Sunday, March 22, 2015

Adventures in Self Publishing - Twitter

Start off with a couple accounts at least, as it's harder to separate your Spam and Interact personas here than at facebook.

Spam Mode:
Here is how the game works.  Create a separate account, as your feed will be a mess after this.  Follow a bunch of authors - it doesn't hurt to stick to a similar genre.  They will (hopefully) follow you back.  Authors will then follow you, hoping you like them back, which you should do.  If you follow 20 people and 10000 people follow you, you're either real-life famous, buying followers, or a jerk.

Now you have an account like one of mine.  I have about 1000 followers.  I don't read their posts, and they don't read mine.  There are maybe 10 actual readers in there, and I'm sure they've muted me.
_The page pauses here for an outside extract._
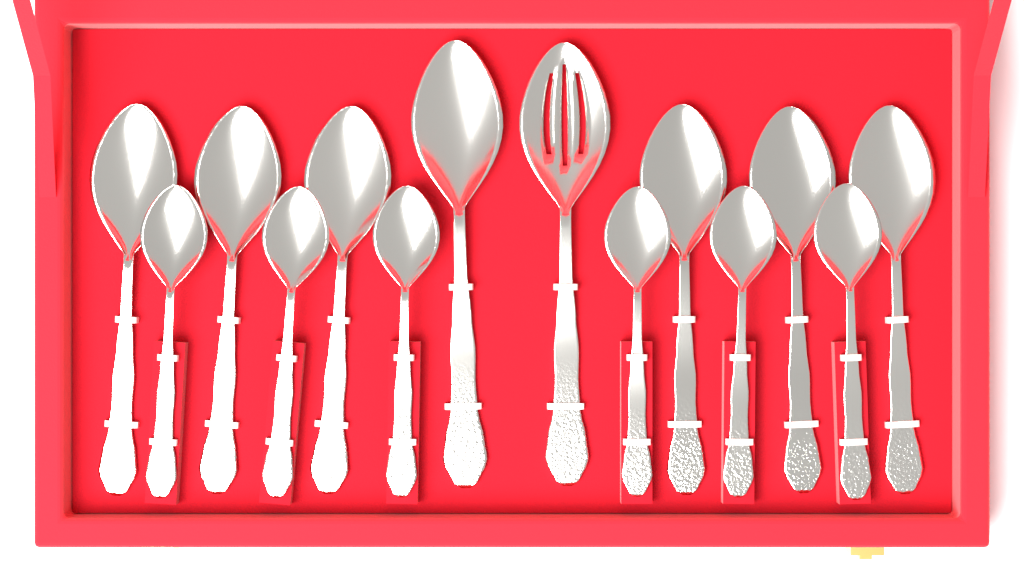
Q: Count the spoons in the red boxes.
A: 14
Now, retweet some of those folks' posts.  Hopefully, they'll be nice and retweet yours, but more likely they've hired a company to set up a computer program to randomly retweet junk.

Now you're in a position to tweet an ad, get it retweeted, and hopefully out of the tens of thousands of timelines it show up in, maybe 10 people will actually have it appear on their screen.

The analytics page of twitter is good for tracking this.  It's kind of buried.  First, log onto twitter, then open another tab and search for twitter analytics.  It should get you there the first time, and after that you can get to it through the "twitter ads" option from your twitter page.

Remember, we're not paying any money here, and they're only giving you this info to make you want to pay for stuff.  There are a lot of numbers about favorites and retweets and blah blah, we're only interested in link clicks.  It doesn't matter what your reach or exposure or whatever is if nobody is clicking through.

Using hashtags does work here, especially those for retweet groups such as #IARTG.  I've seen a notable increase in clicks when using these.  Be a good citizen and retweet some other folks.

I haven't bothered spamming twitter much, but some authors literally tweet every 30 seconds, or rather their automated programs do.  I followed one idiot who literally had the same ad tweeted a least a hundred times a minute.  Great way to get blocked.

Announce Mode:
As with Facebook, just announce when there's actual news.  The idea here is that someone who likes your stuff will be able to find out about new titles.  But don't announce from an account you spam from, as you'll get muted the tenth time the reader sees the same ad.

Interact Mode:
Much the same as Facebook, but again, don't spam from that account.  The #amwriting hashtag is routinely one of the most trending, and is a good way to get genuine followers.  But don't spam it, i.e., "Buy my book #amwriting".  Say something clever or insightful or cute about what you've just written.